BLEU (Bilingual Evaluation Understudy) is a widely used performance measurement tool for evaluating the quality of machine-generated text, including the output of Generative AI (GenAI) models. It was originally developed for machine translation tasks but has since been adapted for various natural language processing applications. BLEU assesses the similarity between the generated text and one or more reference texts based on n-gram precision and brevity penalty. Here’s a detailed explanation of how BLEU works:
N-gram Precision: BLEU calculates the precision of n-grams (contiguous sequences of words) in the generated text compared to those in the reference text.
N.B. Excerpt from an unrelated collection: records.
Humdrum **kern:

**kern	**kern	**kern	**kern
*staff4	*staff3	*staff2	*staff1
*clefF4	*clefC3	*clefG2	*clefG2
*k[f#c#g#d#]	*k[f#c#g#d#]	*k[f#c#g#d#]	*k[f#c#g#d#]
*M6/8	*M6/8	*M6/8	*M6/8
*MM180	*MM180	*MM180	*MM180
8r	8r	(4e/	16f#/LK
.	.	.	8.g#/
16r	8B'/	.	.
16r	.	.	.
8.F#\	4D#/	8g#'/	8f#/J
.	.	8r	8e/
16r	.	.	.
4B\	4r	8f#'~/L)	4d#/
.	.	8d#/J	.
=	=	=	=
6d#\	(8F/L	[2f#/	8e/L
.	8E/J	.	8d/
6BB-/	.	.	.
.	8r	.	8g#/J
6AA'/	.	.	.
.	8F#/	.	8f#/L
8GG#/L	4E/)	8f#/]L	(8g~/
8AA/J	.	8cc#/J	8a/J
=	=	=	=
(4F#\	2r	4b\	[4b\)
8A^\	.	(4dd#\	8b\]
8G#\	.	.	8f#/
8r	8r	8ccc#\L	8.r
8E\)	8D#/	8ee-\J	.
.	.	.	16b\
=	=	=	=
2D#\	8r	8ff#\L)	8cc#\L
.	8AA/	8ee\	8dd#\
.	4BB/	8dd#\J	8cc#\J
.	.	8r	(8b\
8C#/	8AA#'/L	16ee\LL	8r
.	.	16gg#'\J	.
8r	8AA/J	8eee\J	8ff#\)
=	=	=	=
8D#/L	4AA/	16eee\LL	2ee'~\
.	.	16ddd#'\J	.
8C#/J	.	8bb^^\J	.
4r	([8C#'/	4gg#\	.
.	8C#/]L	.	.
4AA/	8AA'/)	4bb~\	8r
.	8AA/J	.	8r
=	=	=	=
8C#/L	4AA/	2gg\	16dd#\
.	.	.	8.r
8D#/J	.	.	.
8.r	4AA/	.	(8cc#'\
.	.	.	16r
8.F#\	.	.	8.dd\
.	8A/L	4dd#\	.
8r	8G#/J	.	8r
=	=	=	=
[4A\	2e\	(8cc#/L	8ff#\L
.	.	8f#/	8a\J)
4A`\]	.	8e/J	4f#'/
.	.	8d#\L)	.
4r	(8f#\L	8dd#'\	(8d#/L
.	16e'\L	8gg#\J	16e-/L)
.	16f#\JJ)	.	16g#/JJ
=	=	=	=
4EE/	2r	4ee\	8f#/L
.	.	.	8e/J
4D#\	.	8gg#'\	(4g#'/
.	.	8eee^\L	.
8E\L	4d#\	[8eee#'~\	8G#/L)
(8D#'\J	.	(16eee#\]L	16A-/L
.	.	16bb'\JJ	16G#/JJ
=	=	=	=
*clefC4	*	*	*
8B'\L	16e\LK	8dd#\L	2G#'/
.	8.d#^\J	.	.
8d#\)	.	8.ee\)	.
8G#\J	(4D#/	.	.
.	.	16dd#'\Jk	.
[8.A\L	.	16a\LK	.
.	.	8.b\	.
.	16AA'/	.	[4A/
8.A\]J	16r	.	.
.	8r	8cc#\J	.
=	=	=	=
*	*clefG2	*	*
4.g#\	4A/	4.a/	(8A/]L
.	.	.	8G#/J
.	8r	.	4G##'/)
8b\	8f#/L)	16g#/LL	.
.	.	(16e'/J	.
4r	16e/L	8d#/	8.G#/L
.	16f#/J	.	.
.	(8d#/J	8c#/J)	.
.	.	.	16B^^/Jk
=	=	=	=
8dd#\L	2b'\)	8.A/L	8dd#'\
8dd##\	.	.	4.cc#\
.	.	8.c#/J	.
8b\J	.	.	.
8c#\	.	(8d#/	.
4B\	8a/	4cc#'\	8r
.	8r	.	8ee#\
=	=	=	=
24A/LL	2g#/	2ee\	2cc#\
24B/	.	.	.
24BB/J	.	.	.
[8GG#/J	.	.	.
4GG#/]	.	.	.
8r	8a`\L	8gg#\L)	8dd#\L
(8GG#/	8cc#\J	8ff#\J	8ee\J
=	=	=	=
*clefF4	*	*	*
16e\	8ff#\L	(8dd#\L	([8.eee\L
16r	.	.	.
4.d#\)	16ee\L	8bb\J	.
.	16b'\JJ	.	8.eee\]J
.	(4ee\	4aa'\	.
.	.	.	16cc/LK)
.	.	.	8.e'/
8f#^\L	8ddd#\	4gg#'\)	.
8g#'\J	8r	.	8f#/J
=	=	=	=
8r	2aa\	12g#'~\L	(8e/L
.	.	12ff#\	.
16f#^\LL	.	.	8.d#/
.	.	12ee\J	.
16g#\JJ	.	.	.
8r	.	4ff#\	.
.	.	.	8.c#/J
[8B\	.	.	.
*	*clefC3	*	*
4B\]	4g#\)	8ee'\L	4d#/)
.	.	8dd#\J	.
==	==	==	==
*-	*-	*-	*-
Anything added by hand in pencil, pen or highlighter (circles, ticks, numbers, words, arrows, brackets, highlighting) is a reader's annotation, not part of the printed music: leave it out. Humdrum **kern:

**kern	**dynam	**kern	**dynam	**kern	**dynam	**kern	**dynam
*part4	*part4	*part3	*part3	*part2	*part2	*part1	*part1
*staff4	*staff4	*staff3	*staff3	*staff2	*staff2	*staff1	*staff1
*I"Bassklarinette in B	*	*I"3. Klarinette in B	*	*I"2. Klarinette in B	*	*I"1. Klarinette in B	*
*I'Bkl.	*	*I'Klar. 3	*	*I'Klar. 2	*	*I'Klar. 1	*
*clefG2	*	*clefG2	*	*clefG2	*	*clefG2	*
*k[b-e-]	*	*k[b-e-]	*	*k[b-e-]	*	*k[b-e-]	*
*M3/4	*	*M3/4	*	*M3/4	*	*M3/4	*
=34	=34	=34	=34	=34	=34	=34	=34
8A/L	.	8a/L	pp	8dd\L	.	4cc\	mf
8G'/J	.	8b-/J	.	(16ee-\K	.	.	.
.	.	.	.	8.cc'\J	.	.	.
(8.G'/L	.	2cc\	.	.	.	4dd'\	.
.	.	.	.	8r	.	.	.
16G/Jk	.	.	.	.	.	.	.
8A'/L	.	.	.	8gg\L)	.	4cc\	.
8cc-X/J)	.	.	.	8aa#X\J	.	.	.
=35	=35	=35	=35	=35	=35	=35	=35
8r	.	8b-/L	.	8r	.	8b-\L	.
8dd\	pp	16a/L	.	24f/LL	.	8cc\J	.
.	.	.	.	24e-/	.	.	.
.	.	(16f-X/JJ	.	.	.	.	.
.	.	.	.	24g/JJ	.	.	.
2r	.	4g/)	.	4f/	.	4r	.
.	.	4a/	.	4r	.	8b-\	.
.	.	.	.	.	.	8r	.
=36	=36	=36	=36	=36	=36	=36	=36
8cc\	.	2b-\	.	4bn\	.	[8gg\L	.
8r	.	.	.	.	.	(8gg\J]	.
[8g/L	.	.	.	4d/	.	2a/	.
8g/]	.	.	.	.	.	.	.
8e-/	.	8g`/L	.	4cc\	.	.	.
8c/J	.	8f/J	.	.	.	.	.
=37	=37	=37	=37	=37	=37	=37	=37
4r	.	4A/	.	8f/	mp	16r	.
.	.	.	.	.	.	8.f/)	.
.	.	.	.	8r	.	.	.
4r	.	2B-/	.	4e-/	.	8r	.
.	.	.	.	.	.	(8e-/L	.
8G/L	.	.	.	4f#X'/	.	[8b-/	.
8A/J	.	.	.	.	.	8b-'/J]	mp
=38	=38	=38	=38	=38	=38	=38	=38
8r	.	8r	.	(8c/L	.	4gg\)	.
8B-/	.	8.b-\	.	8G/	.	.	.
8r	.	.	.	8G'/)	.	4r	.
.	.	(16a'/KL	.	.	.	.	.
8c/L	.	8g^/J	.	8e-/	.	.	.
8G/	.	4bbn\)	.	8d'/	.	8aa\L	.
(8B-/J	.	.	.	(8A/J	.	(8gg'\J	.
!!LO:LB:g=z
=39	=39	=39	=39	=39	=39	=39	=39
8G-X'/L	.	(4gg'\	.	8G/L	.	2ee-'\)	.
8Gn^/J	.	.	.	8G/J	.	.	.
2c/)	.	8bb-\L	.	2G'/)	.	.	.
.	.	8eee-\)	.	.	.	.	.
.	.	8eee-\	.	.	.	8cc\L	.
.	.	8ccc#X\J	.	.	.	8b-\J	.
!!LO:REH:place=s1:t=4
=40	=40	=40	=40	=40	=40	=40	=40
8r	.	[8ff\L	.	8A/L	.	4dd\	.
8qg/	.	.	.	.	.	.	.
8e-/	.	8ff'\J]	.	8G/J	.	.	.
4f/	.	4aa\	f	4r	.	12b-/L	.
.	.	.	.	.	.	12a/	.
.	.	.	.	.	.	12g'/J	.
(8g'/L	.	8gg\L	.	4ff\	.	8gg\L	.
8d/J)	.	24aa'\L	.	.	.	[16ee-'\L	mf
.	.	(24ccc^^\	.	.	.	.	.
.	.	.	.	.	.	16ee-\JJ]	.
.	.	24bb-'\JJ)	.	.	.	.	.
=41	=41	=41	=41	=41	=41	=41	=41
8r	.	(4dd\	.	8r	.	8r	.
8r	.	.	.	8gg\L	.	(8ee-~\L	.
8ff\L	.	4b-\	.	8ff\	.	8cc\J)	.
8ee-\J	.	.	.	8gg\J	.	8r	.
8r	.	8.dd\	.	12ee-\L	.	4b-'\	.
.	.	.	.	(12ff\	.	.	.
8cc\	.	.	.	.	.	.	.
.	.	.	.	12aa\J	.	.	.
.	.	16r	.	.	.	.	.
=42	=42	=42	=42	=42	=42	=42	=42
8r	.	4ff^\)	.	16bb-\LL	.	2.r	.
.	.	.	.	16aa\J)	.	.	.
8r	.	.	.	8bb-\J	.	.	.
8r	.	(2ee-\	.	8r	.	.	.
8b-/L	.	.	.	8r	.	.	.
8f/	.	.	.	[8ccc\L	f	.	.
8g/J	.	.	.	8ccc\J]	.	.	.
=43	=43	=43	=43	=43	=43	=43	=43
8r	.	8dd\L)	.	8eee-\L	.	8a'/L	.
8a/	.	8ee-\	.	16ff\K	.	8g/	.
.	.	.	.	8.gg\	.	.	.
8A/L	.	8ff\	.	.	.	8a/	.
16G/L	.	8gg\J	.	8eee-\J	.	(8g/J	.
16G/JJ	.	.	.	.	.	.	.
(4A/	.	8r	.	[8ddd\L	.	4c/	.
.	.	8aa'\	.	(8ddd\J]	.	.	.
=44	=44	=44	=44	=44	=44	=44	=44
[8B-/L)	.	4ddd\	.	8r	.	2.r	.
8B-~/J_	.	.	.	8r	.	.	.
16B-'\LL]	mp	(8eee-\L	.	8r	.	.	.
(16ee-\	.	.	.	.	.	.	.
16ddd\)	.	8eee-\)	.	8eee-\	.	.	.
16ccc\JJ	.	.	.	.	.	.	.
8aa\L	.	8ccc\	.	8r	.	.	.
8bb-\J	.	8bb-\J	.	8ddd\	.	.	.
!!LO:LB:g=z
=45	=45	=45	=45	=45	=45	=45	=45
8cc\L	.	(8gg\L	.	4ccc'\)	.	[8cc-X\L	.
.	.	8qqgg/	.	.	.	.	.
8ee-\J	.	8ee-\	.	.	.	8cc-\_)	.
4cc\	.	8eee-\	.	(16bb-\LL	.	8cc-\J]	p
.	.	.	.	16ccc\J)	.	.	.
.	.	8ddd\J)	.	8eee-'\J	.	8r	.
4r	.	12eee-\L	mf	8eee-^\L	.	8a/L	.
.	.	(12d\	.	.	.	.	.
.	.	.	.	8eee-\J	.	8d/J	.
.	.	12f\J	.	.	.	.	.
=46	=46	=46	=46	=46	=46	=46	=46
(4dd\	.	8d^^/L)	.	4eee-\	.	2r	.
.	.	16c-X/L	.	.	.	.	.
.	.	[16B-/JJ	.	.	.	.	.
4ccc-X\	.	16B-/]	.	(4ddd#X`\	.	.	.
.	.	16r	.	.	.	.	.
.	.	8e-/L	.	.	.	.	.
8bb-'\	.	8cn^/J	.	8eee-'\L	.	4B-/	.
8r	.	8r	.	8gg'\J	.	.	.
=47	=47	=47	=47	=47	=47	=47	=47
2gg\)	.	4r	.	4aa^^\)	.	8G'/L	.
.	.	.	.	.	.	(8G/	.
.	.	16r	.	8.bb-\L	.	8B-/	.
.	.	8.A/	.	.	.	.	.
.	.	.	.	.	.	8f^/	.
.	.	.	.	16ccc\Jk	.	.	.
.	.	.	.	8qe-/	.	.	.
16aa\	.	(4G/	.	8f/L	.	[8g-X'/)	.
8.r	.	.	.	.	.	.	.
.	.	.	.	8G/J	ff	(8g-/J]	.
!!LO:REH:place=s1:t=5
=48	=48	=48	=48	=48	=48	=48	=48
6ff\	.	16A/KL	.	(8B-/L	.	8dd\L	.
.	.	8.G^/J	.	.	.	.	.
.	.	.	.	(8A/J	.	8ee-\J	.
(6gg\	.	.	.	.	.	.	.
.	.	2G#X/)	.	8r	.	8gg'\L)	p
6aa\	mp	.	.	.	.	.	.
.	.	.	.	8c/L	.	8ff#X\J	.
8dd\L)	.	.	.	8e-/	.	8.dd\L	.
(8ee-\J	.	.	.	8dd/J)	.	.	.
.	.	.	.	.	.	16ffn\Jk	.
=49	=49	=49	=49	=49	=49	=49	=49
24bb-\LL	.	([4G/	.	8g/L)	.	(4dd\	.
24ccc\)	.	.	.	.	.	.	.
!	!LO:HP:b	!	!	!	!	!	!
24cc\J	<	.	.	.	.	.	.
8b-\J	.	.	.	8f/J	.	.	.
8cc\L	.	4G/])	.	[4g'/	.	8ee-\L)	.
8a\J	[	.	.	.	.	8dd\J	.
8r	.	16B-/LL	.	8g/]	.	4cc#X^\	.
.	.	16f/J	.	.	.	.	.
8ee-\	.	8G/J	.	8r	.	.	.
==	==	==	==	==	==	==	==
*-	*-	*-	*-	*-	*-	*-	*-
It assesses how well the generated text captures common phrases and word sequences present in the reference text. BLEU typically considers multiple values of n, such as unigrams (BLEU-1), bigrams (BLEU-2), trigrams (BLEU-3), and so on.
Modified Precision: To avoid excessively high precision scores for overly short generated text that matches reference text by chance, BLEU uses modified precision. It adds a brevity penalty (BP) to the precision calculation, which penalizes shorter translations. This encourages the generation of longer, more contextually appropriate text.
Brevity Penalty (BP): The brevity penalty assesses how closely the length of the generated text matches the length of the reference text. If the generated text is shorter than the reference text, the brevity penalty will be applied to reduce the overall BLEU score.
Cumulative BLEU: BLEU often reports cumulative BLEU scores, which take into account precision scores for various n-gram lengths. The cumulative BLEU score is usually calculated as the geometric mean of precision scores for n-grams of different lengths.
The BLEU score is reported as a percentage, with higher values indicating better similarity between the generated text and the reference text. A perfect match with the reference text results in a BLEU score of 100%, while a BLEU score of 0% suggests no overlap between the generated and reference text.
While BLEU is a valuable tool for measuring the quality of machine-generated text, it has some limitations:
Lack of Semantic Understanding: BLEU primarily measures surface-level textual similarity and does not assess the semantic understanding of the generated content. It may not capture the nuances of meaning or coherence.
Dependency on Reference Texts: BLEU relies on the availability of reference texts for evaluation. In some cases, it may be challenging to obtain appropriate reference texts.
Focus on N-grams: BLEU heavily relies on n-grams and may not capture the overall fluency and coherence of the generated text.
Doesn’t Consider Synonyms and Variations: BLEU may penalize synonyms or paraphrased expressions that are semantically equivalent to the reference text but use different words or phrasings.
BLEU – Example interpretation
Example Scenario: Calculate BLEU score for a sentence
Reference Text: “The cat with the hat.”
Machine-Generated Text: “The cat in the hat.”
- Tokenization: Tokenize (split) reference and machine-generated summaries into words:
- Reference Tokens: [“The”, “cat”, “with”, “the”, “hat”, “.”]
- Machine-Generated Tokens: [“The”, “cat”, “in”, “the”, “hat”, “.”]
- N-Grams: Calculate the precision of unigrams (1-grams). Unigrams are single words:
- Reference unigrams: [“The”, “cat”, “with”, “the”, “hat”, “.”]
- Machine-Generated unigrams: [“The”, “cat”, “in”, “the”, “hat”, “.”]
- Precision Calculation: Count the number of overlapping unigrams in the machine and reference translations and divide it by the total number of unigrams in the candidate translation.
- Number of overlapping unigrams: 5 (The, cat, the, hat, .)
- Total number of unigrams in the candidate translation: 6
- Precision (P) for unigrams = 5 / 6 = 0.8333
- BP (Brevity Penalty): Calculate the brevity penalty (BP) to account for the length of the candidate translation compared to the reference translation. Here, both translations have the same length, so BP is 1.
- BLEU Score Calculation: Calculate BLEU score by combining the precision for unigrams with brevity penalty:
- BLEU = BP * exp((1/n) * Σ(log(precision_n)))
- BLEU Score = 1 * exp(log(0.8333)) = 0.8333
Despite these limitations, BLEU remains a widely used metric for GenAI evaluation, especially in machine translation and text generation tasks. It is often used alongside other metrics and qualitative assessments to provide a more comprehensive evaluation of GenAI performance.